Expected response: still 200 (accepted), while the job retries in the background and eventually inserts into webhook_dlq.

Common gotcha: teams return 200 and assume success, but never verify background completion. Track processed_at, attempts, and DLQ inserts as first-class operational signals.

Replay safely (idempotency)

Use unique event key (delivery id / hash)

Prefer X-SP-Message-Id (delivered in webhook headers) as the stable dedupe key when present; otherwise use a body hash. Your replay path should target the same key, not create a new identity.

See Idempotency patterns for safe replay.

Replays must be side-effect safe

For dlq replay failed webhooks safely idempotent, your handler must make duplicate-safe writes (upserts, uniqueness constraints, state guards).

Replay strategyResultRisk
Same dedupe key + idempotent writeSafe reprocessingLow
New key per replayDuplicate side effectsHigh
No uniqueness/state guardNon-deterministic outcomesHigh

Retention + operational checklist

How long to keep inbox and DLQ rows

For webhook dlq retention period how long to keep failed events, a practical baseline is:

  • Inbox: 7-30 days for normal forensics and replay.
  • DLQ: 30-90 days for incident windows and slower root-cause fixes.
  • Extend retention for compliance-heavy domains.
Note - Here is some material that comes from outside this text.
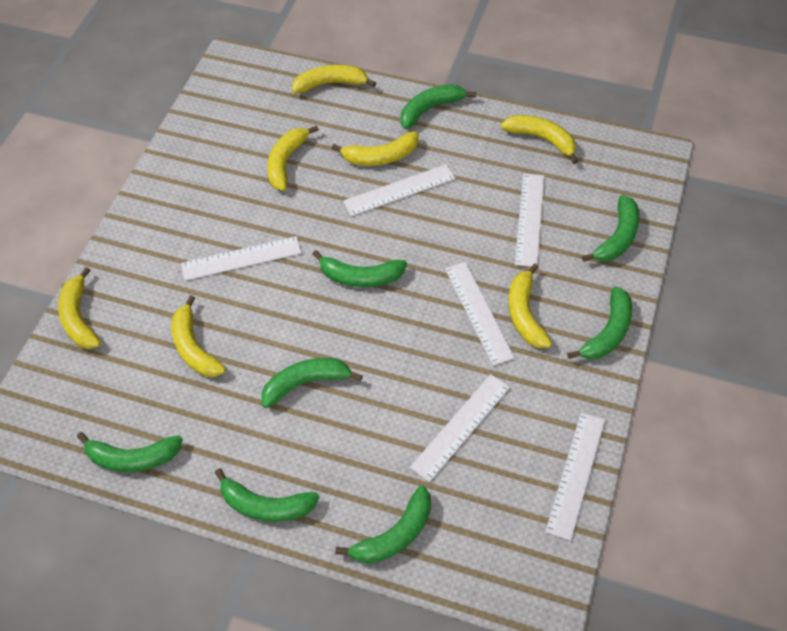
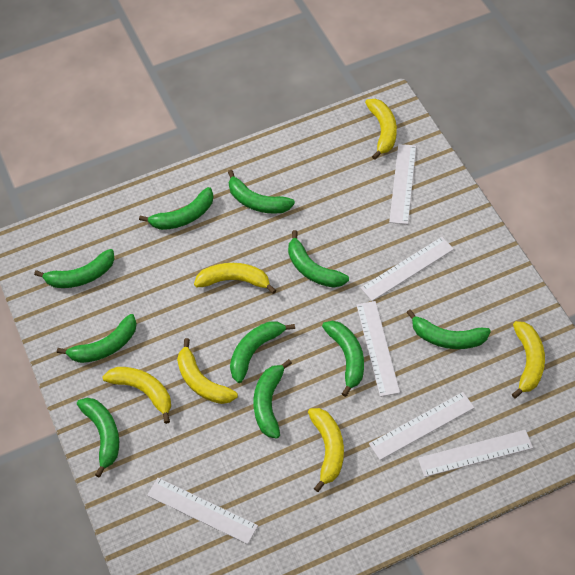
green banana: [77,432,183,472] [215,468,319,522] [261,358,363,408] [313,250,407,287] [335,485,431,564] [401,84,476,129] [567,287,632,360] [582,195,639,262] = 8 -> [34,249,115,288] [57,314,137,363] [77,398,119,478] [139,187,214,230] [228,170,295,214] [230,322,295,383] [253,359,292,439] [288,230,349,288] [322,321,364,397] [406,309,491,349] = 10
yellow banana: [58,267,101,349] [171,295,226,377] [267,125,319,191] [292,65,376,93] [332,131,419,166] [501,115,578,164] [508,264,552,348] = 7 -> [102,367,171,424] [177,338,238,404] [194,263,276,294] [308,408,344,492] [365,99,397,160] [512,321,545,398] = 6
Also keep links handy for fast diagnosis: Interpreting failures (429, 401, 409, etc.) and Generate real traffic with a test event.

Alerts on DLQ growth

Alert on both absolute DLQ count and growth rate, and page when growth is sustained over multiple intervals.

Troubleshooting checklist for webhook delivery stuck in retry loop troubleshooting:

  • Confirm retries are bounded ($tries and queue retry/backoff settings).
  • Check whether root cause changed before replaying (config, schema, credentials).
  • Verify dedupe key is stable across initial delivery and replay.
  • Inspect latest last_error and classify retryable vs non-retryable.
  • Replay a single known event first, then expand in small batches.

Common failure modes

  1. No inbox table -> you lose payloads if async processing fails after 2xx.
  2. No dedupe key -> DLQ replay causes duplicate side effects.
  3. Unbounded retries -> poison message burns compute forever.
  4. DLQ without replay tooling -> failures accumulate with no recovery path.
  5. Storing only partial payload -> you can’t diagnose why it failed.
  6. Replaying without fixing root cause -> immediate re-failure loop.

Conclusion

  • A fast 200 webhook response is only step one; durable inbox processing is the reliability boundary.
  • Bounded retries protect workers from poison events and push unresolved failures into a recoverable DLQ.
  • Replay must reuse the same dedupe identity and idempotent write path to avoid duplicate side effects.
  • Retention and alerts are operational controls, not optional cleanup tasks.
  • You should be able to trace any event from receipt to processed or dead-lettered state.

Recover in minutes: Open Message Log to find the failing run, fix the cause, then Replay from your DLQ safely.